SUPPLIED RECORDS
<<<<
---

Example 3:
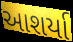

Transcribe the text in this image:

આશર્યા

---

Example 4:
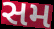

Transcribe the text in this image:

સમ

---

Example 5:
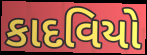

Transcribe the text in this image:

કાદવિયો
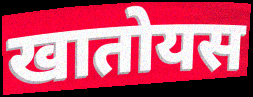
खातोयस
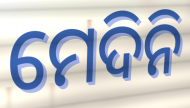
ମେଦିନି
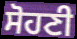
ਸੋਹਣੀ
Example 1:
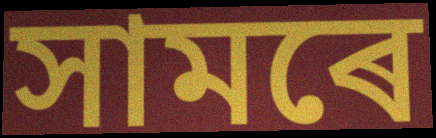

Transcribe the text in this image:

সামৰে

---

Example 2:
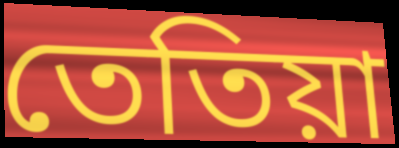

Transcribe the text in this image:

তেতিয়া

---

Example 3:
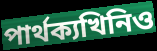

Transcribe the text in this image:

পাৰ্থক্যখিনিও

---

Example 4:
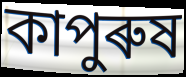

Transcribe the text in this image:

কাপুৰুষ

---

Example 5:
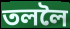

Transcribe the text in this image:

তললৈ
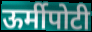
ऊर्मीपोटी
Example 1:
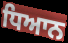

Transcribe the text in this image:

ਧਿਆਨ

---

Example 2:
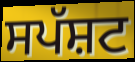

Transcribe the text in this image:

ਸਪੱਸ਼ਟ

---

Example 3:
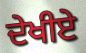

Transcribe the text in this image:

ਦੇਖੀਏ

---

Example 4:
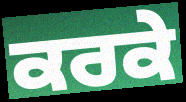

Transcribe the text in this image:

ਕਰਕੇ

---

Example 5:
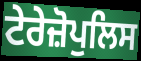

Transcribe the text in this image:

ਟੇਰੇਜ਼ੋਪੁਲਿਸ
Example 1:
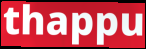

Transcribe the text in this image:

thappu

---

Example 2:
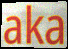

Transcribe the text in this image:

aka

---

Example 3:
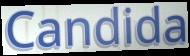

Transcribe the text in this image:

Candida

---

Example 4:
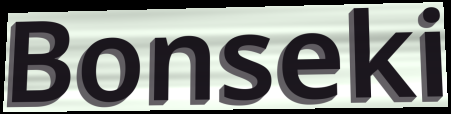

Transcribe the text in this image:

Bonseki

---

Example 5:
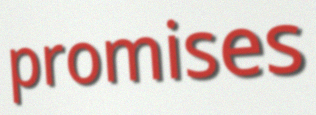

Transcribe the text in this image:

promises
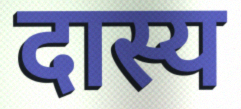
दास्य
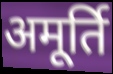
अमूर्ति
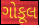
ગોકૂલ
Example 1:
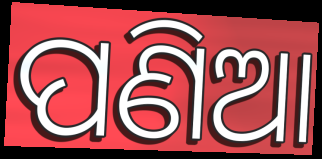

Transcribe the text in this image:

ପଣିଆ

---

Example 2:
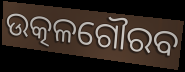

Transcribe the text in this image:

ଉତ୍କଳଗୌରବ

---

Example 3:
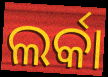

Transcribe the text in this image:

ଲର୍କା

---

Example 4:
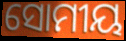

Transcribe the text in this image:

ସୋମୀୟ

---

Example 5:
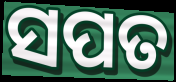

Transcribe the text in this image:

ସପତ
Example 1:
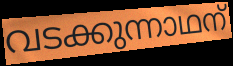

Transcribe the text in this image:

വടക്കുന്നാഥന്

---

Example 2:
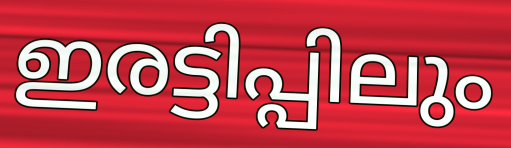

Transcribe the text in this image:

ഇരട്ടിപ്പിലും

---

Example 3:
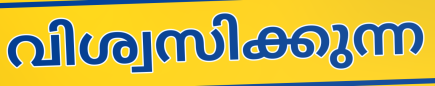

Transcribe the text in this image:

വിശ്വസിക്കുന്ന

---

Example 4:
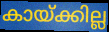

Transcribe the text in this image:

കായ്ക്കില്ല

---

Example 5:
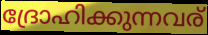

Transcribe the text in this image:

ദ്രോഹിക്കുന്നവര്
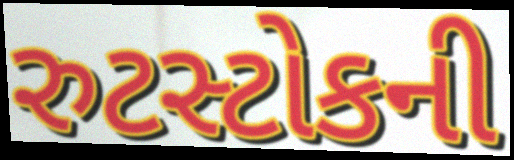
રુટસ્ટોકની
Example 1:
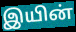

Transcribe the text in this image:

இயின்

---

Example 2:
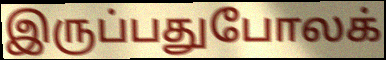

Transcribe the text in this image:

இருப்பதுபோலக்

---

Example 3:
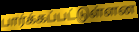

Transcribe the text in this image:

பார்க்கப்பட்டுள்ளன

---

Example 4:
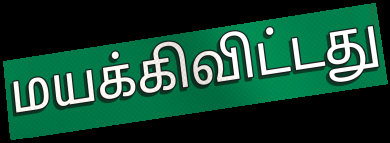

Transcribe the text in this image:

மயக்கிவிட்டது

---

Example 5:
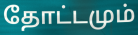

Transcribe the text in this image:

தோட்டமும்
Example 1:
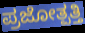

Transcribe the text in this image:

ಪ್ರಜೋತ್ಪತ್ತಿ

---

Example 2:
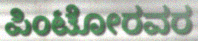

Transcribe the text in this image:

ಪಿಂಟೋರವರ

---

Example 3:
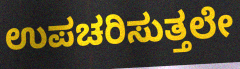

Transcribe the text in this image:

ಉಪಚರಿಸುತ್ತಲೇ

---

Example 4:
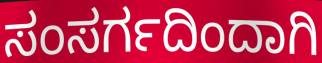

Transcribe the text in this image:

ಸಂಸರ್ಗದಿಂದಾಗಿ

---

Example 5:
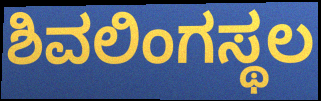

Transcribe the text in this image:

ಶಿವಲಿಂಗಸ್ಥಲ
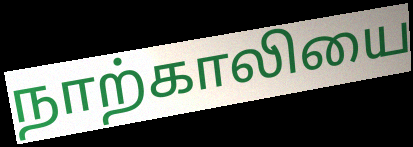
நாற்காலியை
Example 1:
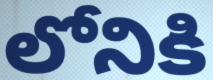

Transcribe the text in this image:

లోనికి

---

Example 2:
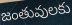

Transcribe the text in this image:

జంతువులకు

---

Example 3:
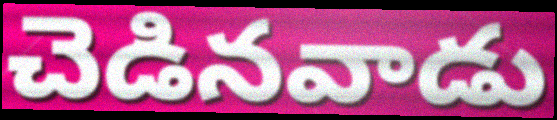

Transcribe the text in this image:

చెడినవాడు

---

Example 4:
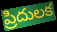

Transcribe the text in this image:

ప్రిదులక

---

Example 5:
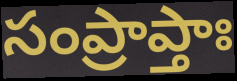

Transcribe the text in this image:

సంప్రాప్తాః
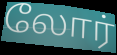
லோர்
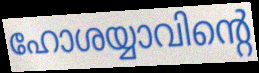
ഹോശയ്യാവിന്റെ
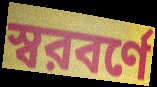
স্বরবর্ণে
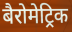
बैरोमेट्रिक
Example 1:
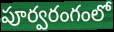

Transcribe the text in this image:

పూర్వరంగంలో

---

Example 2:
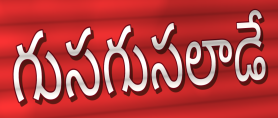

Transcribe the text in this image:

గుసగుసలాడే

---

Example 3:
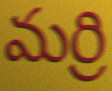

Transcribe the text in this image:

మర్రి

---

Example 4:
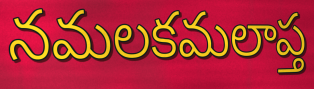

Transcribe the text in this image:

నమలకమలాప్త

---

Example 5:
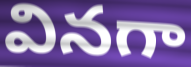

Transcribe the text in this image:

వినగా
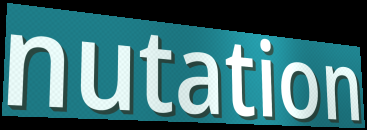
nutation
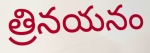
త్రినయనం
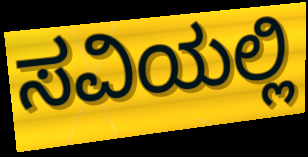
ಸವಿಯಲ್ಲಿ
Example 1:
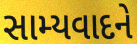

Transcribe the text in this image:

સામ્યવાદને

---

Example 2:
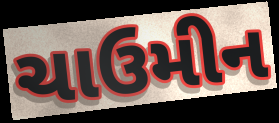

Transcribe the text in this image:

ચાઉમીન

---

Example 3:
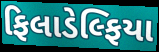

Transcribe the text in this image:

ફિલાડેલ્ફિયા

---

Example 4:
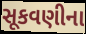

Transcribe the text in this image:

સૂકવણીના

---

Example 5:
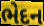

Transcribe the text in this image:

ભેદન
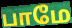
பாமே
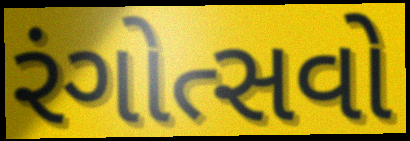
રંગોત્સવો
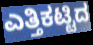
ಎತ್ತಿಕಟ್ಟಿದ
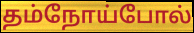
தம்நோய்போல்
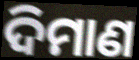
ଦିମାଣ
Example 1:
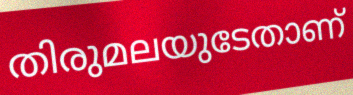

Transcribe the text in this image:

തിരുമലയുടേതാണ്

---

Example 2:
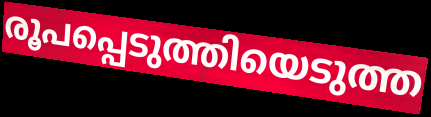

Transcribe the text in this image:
>>>>
WORK TASK
Copy the data character for character, but drop all pictures from the copy.

SOLUTION TO THE EXERCISE
---

Example 3:

Transcribe the text in this image:

આશર્યા

---

Example 4:

Transcribe the text in this image:

સમ

---

Example 5:

Transcribe the text in this image:

કાદવિયો
खातोयस
ମେଦିନି
ਸੋਹਣੀ
Example 1:

Transcribe the text in this image:

সামৰে

---

Example 2:

Transcribe the text in this image:

তেতিয়া

---

Example 3:

Transcribe the text in this image:

পাৰ্থক্যখিনিও

---

Example 4:

Transcribe the text in this image:

কাপুৰুষ

---

Example 5:

Transcribe the text in this image:

তললৈ
ऊर्मीपोटी
Example 1:

Transcribe the text in this image:

ਧਿਆਨ

---

Example 2:

Transcribe the text in this image:

ਸਪੱਸ਼ਟ

---

Example 3:

Transcribe the text in this image:

ਦੇਖੀਏ

---

Example 4:

Transcribe the text in this image:

ਕਰਕੇ

---

Example 5:

Transcribe the text in this image:

ਟੇਰੇਜ਼ੋਪੁਲਿਸ
Example 1:

Transcribe the text in this image:

thappu

---

Example 2:

Transcribe the text in this image:

aka

---

Example 3:

Transcribe the text in this image:

Candida

---

Example 4:

Transcribe the text in this image:

Bonseki

---

Example 5:

Transcribe the text in this image:

promises
दास्य
अमूर्ति
ગોકૂલ
Example 1:

Transcribe the text in this image:

ପଣିଆ

---

Example 2:

Transcribe the text in this image:

ଉତ୍କଳଗୌରବ

---

Example 3:

Transcribe the text in this image:

ଲର୍କା

---

Example 4:

Transcribe the text in this image:

ସୋମୀୟ

---

Example 5:

Transcribe the text in this image:

ସପତ
Example 1:

Transcribe the text in this image:

വടക്കുന്നാഥന്

---

Example 2:

Transcribe the text in this image:

ഇരട്ടിപ്പിലും

---

Example 3:

Transcribe the text in this image:

വിശ്വസിക്കുന്ന

---

Example 4:

Transcribe the text in this image:

കായ്ക്കില്ല

---

Example 5:

Transcribe the text in this image:

ദ്രോഹിക്കുന്നവര്
રુટસ્ટોકની
Example 1:

Transcribe the text in this image:

இயின்

---

Example 2:

Transcribe the text in this image:

இருப்பதுபோலக்

---

Example 3:

Transcribe the text in this image:

பார்க்கப்பட்டுள்ளன

---

Example 4:

Transcribe the text in this image:

மயக்கிவிட்டது

---

Example 5:

Transcribe the text in this image:

தோட்டமும்
Example 1:

Transcribe the text in this image:

ಪ್ರಜೋತ್ಪತ್ತಿ

---

Example 2:

Transcribe the text in this image:

ಪಿಂಟೋರವರ

---

Example 3:

Transcribe the text in this image:

ಉಪಚರಿಸುತ್ತಲೇ

---

Example 4:

Transcribe the text in this image:

ಸಂಸರ್ಗದಿಂದಾಗಿ

---

Example 5:

Transcribe the text in this image:

ಶಿವಲಿಂಗಸ್ಥಲ
நாற்காலியை
Example 1:

Transcribe the text in this image:

లోనికి

---

Example 2:

Transcribe the text in this image:

జంతువులకు

---

Example 3:

Transcribe the text in this image:

చెడినవాడు

---

Example 4:

Transcribe the text in this image:

ప్రిదులక

---

Example 5:

Transcribe the text in this image:

సంప్రాప్తాః
லோர்
ഹോശയ്യാവിന്റെ
স্বরবর্ণে
बैरोमेट्रिक
Example 1:

Transcribe the text in this image:

పూర్వరంగంలో

---

Example 2:

Transcribe the text in this image:

గుసగుసలాడే

---

Example 3:

Transcribe the text in this image:

మర్రి

---

Example 4:

Transcribe the text in this image:

నమలకమలాప్త

---

Example 5:

Transcribe the text in this image:

వినగా
nutation
త్రినయనం
ಸವಿಯಲ್ಲಿ
Example 1:

Transcribe the text in this image:

સામ્યવાદને

---

Example 2:

Transcribe the text in this image:

ચાઉમીન

---

Example 3:

Transcribe the text in this image:

ફિલાડેલ્ફિયા

---

Example 4:

Transcribe the text in this image:

સૂકવણીના

---

Example 5:

Transcribe the text in this image:

ભેદન
பாமே
રંગોત્સવો
ಎತ್ತಿಕಟ್ಟಿದ
தம்நோய்போல்
ଦିମାଣ
Example 1:

Transcribe the text in this image:

തിരുമലയുടേതാണ്

---

Example 2:

Transcribe the text in this image:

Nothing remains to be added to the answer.